This blog is an introduction to use ‘plm’ package for panel data analysis. Panel data means datasets with the same observations (respondents) and variables across different time units (such as year, month). And it’s common for researchers to have an unbalanced panel dataset in practice (for example, GDP data could be missing in different years for different countries if you check on the World Bank website).
This blog will not focus on statistical theories, so please read ‘’Panel Data Econometrics in R: The plm Package” written by Croissant and Millo for more theoretical details.

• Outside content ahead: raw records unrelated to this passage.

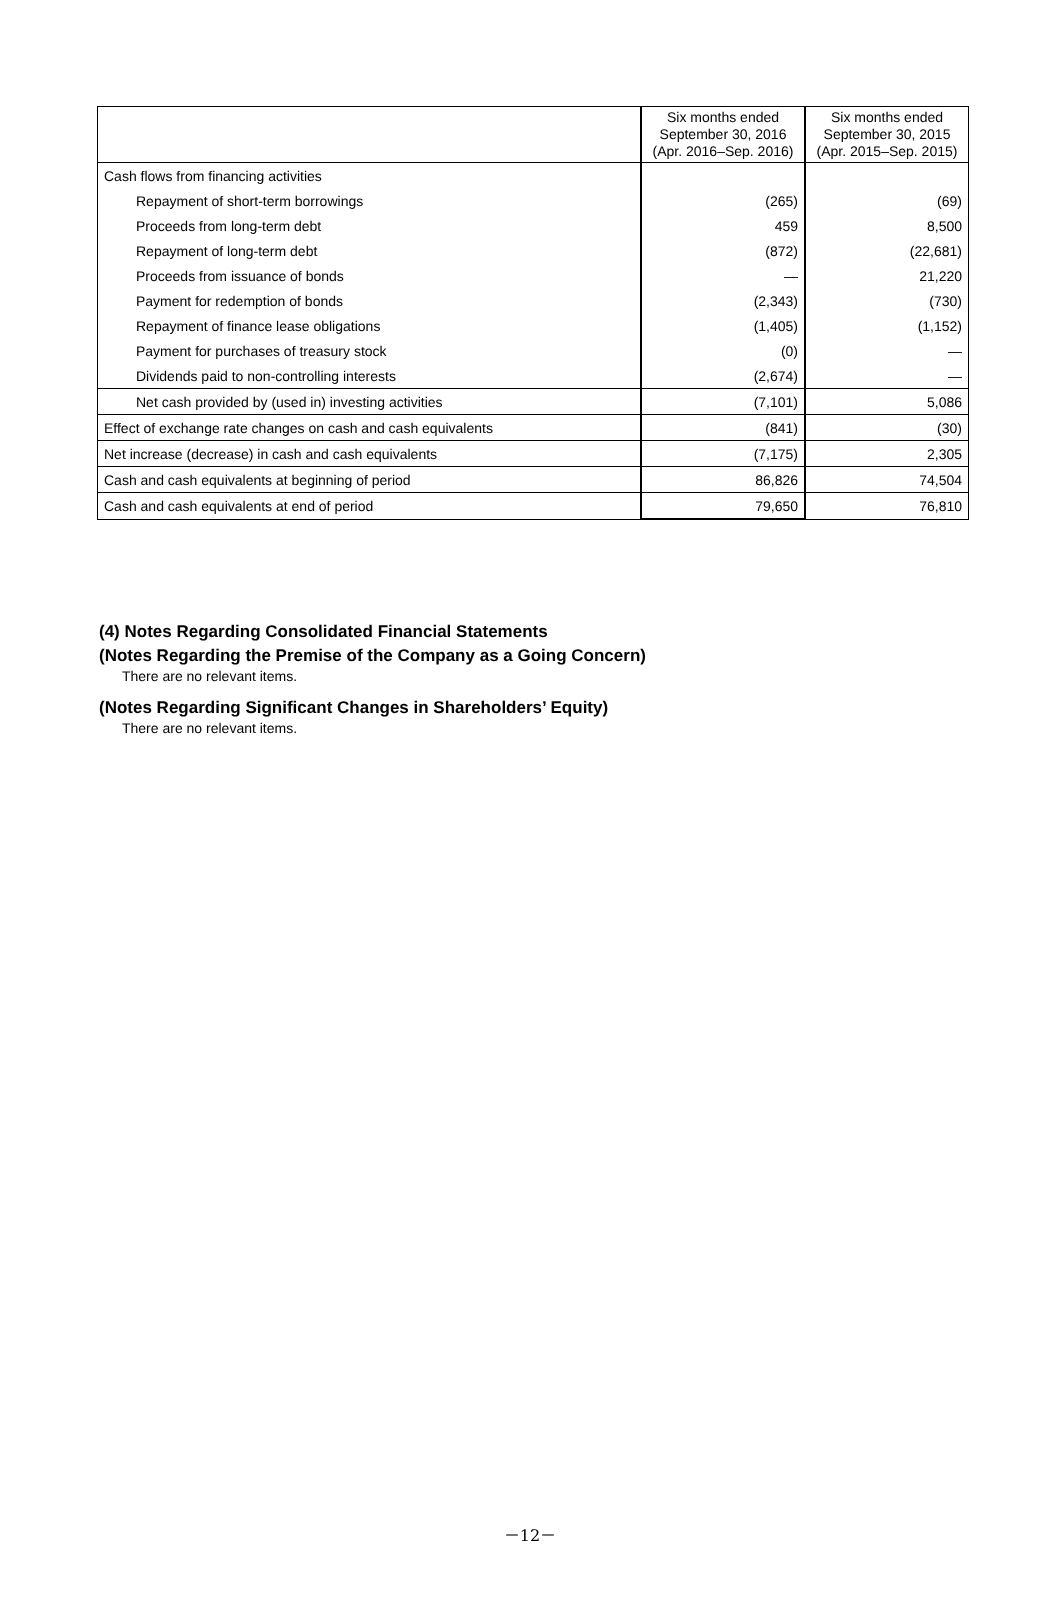| | Six months ended September 30, 2016 (Apr. 2016–Sep. 2016) | Six months ended September 30, 2015 (Apr. 2015–Sep. 2015) |
| --- | --- | --- |
| Cash flows from financing activities | | |
| Repayment of short-term borrowings | (265) | (69) |
| Proceeds from long-term debt | 459 | 8,500 |
| Repayment of long-term debt | (872) | (22,681) |
| Proceeds from issuance of bonds | — | 21,220 |
| Payment for redemption of bonds | (2,343) | (730) |
| Repayment of finance lease obligations | (1,405) | (1,152) |
| Payment for purchases of treasury stock | (0) | — |
| Dividends paid to non-controlling interests | (2,674) | — |
| Net cash provided by (used in) investing activities | (7,101) | 5,086 |
| Effect of exchange rate changes on cash and cash equivalents | (841) | (30) |
| Net increase (decrease) in cash and cash equivalents | (7,175) | 2,305 |
| Cash and cash equivalents at beginning of period | 86,826 | 74,504 |
| Cash and cash equivalents at end of period | 79,650 | 76,810 |
(4) Notes Regarding Consolidated Financial Statements
(Notes Regarding the Premise of the Company as a Going Concern)
There are no relevant items.
(Notes Regarding Significant Changes in Shareholders’ Equity)
There are no relevant items.
－12－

There are several built-in datasets in ‘plm’ package which you could use after installing and loading the package.
install.packages(“plm”)
library(plm)
data(“EmplUK”, package = “plm”)
data(“Produc”, package = “plm”)
data(“Grunfeld”, package = “plm”)
data(“Wages”, package = “plm”)
In order to define panel data in R, you need both observation ID and time ID, then use the function pdata.frame().
For dataset “EmplUK”, we have known that observation ID is “firm”, and time ID is “year”, so the panel dataset is defined as following:
EmplUK_panel <- pdata.frame(EmplUK, index = c(“firm”, “year”))

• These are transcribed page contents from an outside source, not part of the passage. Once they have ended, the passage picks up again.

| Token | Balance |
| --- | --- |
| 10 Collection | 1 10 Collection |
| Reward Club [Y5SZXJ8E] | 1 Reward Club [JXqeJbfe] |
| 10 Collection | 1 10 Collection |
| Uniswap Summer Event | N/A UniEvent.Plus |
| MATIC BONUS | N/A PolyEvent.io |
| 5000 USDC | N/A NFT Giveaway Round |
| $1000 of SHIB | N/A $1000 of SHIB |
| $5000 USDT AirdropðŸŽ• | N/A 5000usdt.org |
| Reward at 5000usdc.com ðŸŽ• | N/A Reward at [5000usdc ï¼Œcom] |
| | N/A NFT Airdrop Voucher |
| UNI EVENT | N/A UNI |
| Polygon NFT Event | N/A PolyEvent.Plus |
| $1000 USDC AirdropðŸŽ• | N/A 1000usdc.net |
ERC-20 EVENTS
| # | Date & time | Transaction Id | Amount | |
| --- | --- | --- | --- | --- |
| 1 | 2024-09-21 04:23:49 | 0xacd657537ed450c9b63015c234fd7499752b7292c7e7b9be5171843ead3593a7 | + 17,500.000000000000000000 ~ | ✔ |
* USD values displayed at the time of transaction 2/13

For dataset “Wages”, both observation ID and time ID are missing, but we know it’s a well-balanced dataset (that means no missing observation in any time unit) including 7-year data of 595 heads of household which is already sorted in id and time. Then we could define this panel data by simply indicating the number of observations, 595, like following:
Wages_panel <- pdata.frame(Wages, index = 595)